Richard, after finding out what was happening, added: "I said, 'what the hell are you doing mum?'

And she said, 'it's to help his sick son'.

"I told her it had to stop." Within weeks Richard had found receipts showing his mum had been asked to send money to UK addresses in Leeds and London.

He claims to have told police and urged them to investigate, but says he was told his mum had chosen to send the money, so there was nothing they could do.

Richard added: "The whole situation with my mum was having an effect on my relationships, I'd hit rock bottom with it.

"I was doing everything I could to stop what was happening but it felt like I was just banging my head against a brick wall." Richard tried to get things under control by taking hold of her financial affairs, however, he went on holiday and returned to find she had reversed everything.

He said: "By that point my mum was brainwashed." Richard said he had to remove himself from the situation for mental health reasons and that he didn't speak to his mum for a few months.

When they got back in touch at the end of 2020, he said: "Mum was in really poor health and the house was in a terrible state.

"All she was interested in was this man, she was constantly online talking to him.

"I was looking at my mum and it was like looking at a blank page, all these people had to do was click their fingers and she would do anything." He added: "I saw her account and there was another £5,000 missing but she denied still talking to him.

"It hurt to be constantly lied to." Richard said he went to see his mum days before she died in May this year and that she looked in terrible health.

He added: "She didn't have a tea or coffee in three hours and she'd normally have one every 20 minutes.

"I could tell she wasn't taking her tablets or drinking and said that I would get in touch with the doctor." Just two days later Richard received news that his mum had been rushed to hospital with cellulitis, and within hours that she had died from multiple organ failure.

He said: "We went to the hospital to see her and when we walked in her phone was ringing on FaceTime.

"I answered and it was a black man in his 30s asking for Elaine, I said 'she's dead, you killed her', and put the phone down." Richard then discovered his mum died with only £120 to her name.

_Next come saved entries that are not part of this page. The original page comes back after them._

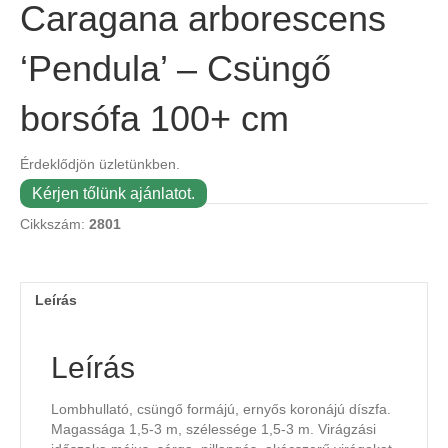
Caragana arborescens
‘Pendula’ – Csüngő
borsófa 100+ cm
Érdeklődjön üzletünkben.
Kérjen tőlünk ajánlatot.
Cikkszám:
2801
Leírás
Leírás
Lombhullató, csüngő formájú, ernyős koronájú díszfa.
Magassága 1,5-3 m, szélessége 1,5-3 m. Virágzási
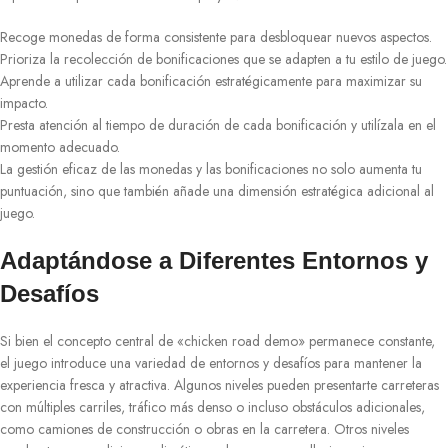
Recoge monedas de forma consistente para desbloquear nuevos aspectos.
Prioriza la recolección de bonificaciones que se adapten a tu estilo de juego.
Aprende a utilizar cada bonificación estratégicamente para maximizar su
impacto.
Presta atención al tiempo de duración de cada bonificación y utilízala en el
momento adecuado.
La gestión eficaz de las monedas y las bonificaciones no solo aumenta tu
puntuación, sino que también añade una dimensión estratégica adicional al
juego.
Adaptándose a Diferentes Entornos y
Desafíos
Si bien el concepto central de «chicken road demo» permanece constante,
el juego introduce una variedad de entornos y desafíos para mantener la
experiencia fresca y atractiva. Algunos niveles pueden presentarte carreteras
con múltiples carriles, tráfico más denso o incluso obstáculos adicionales,
como camiones de construcción o obras en la carretera. Otros niveles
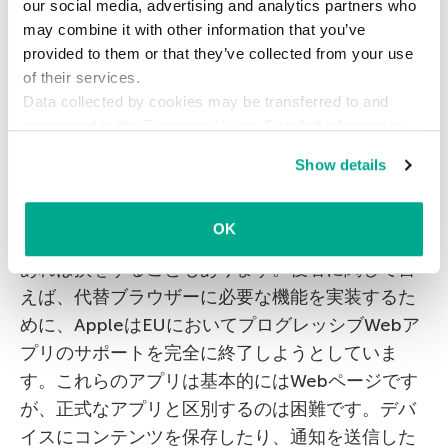
ペアレンタルコントロールへの影響：
代替ブラウ
our social media, advertising and analytics partners who
may combine it with other information that you’ve
ザーが望ましくないコンテンツから子どもを保護
provided to them or that they’ve collected from your use
する方法はまだ不明ですが、コントロールの設定
of their services.
は技術的に難しくなるようです。したがって、そ
Data collected by cookies may be transferred to and
の効果には疑問が残ります。
processed in the European Union. Detailed information
about the use of cookies on this website is available by
Show details
clicking on
more information
.
目立つ損失
OK
欧州のユーザーは、DMAによって得をすることも
あれば損をすることもあります。後者に関して言
えば、代替ブラウザーに必要な機能を実装するた
めに、AppleはEUにおいてプログレッシブWebア
プリのサポートを完全に終了しようとしていま
す。これらのアプリは基本的にはWebページです
が、正式なアプリと区別するのは困難です。デバ
イスにコンテンツを保存したり、通知を送信した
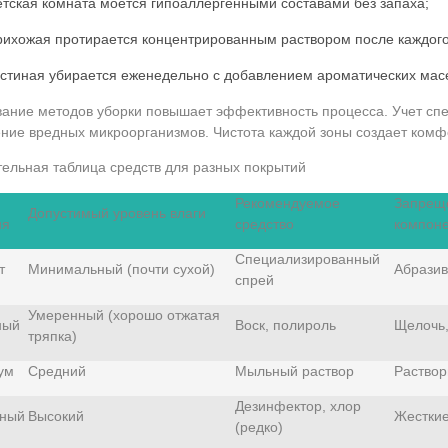
етская комната моется гипоаллергенными составами без запаха;
рихожая протирается концентрированным раствором после каждог
остиная убирается еженедельно с добавлением ароматических мас
ание методов уборки повышает эффективность процесса. Учет с
ние вредных микроорганизмов. Чистота каждой зоны создает ком
ельная таблица средств для разных покрытий
Рекомендуемое
Запрещ
Допустимый уровень влаги
ия
средство
компон
Специализированный
т
Минимальный (почти сухой)
Абразив
спрей
Умеренный (хорошо отжатая
ный
Воск, полироль
Щелочь,
тряпка)
ум
Средний
Мыльный раствор
Раствор
Дезинфектор, хлор
ный
Высокий
Жесткие
(редко)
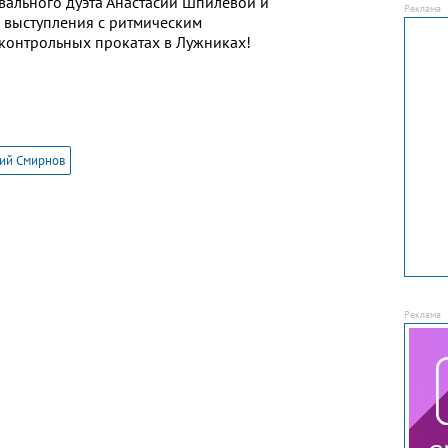
вального дуэта Анастасии Шпилевой и
е
выступления с ритмическим
контрольных прокатах в Лужниках!
ий Смирнов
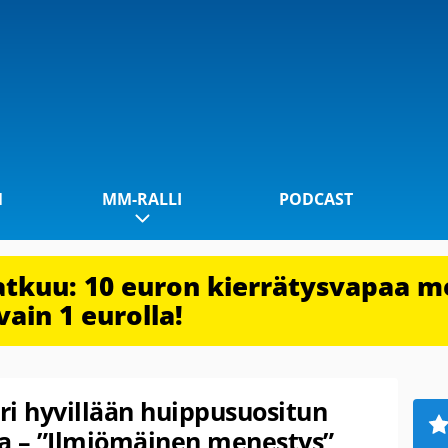
1
MM-RALLI
PODCAST
jatkuu: 10 euron kierrätysvapaa m
vain 1 eurolla!
ori hyvillään huippusuositun
ta – ”Ilmiömäinen menestys”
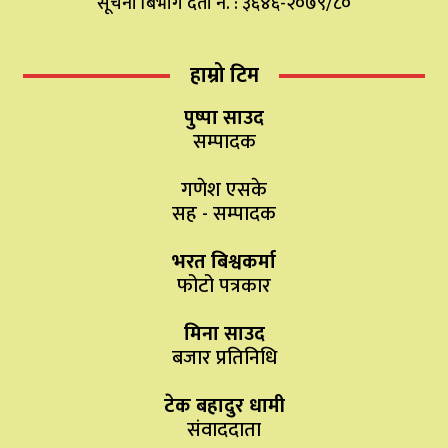
सूचना बिभाग दर्ता नं. : ३६४६-२०७९/८०
हाम्रो टिम
पुष्पा साउद
सम्पादक
गणेश एसके
सह - सम्पादक
भरत बिश्वकर्मा
फोटो पत्रकार
मिना साउद
बजार प्रतिनिधि
टेक बहादुर धामी
संवाददाता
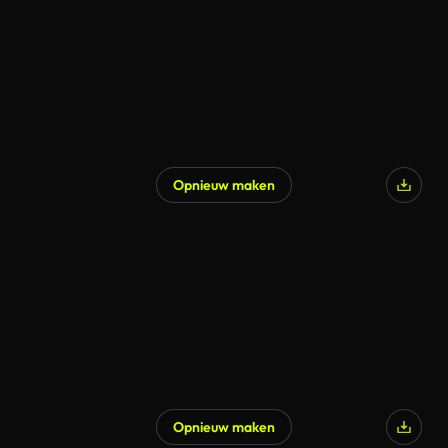
Opnieuw maken
Opnieuw maken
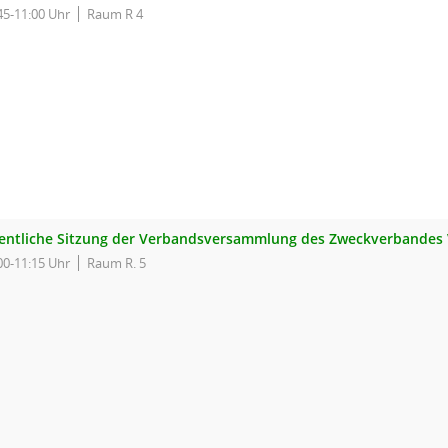
45-11:00 Uhr
Raum R 4
fentliche Sitzung der Verbandsversammlung des Zweckverbandes
00-11:15 Uhr
Raum R. 5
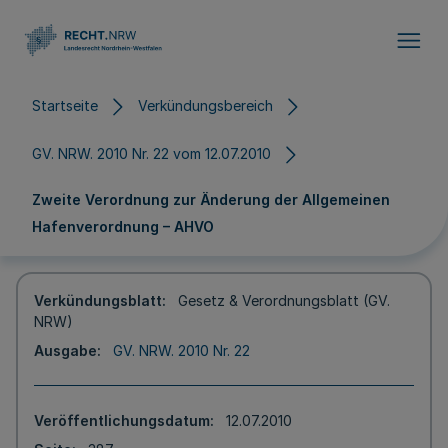
Direkt zum Inhalt
Startseite
Verkündungsbereich
GV. NRW. 2010 Nr. 22 vom 12.07.2010
Zweite Verordnung zur Änderung der Allgemeinen
Hafenverordnung – AHVO
Verkündungsblatt
Gesetz & Verordnungsblatt (GV.
NRW)
Ausgabe
GV. NRW. 2010 Nr. 22
Veröffentlichungsdatum
12.07.2010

And he later found a wedding dress and two rings in her bedroom.

She had sent pictures of herself wearing the dress to the scammers.

Richard said: "I think my mum knew that the game was up and gave in.

She instigated her own death in my opinion." He added: "I want to speak out about what happened to my mum to try and prevent the same thing from happening to anyone else.

"These scammers are so horrible and nasty, they ruin people's lives, they ruined my mum's life."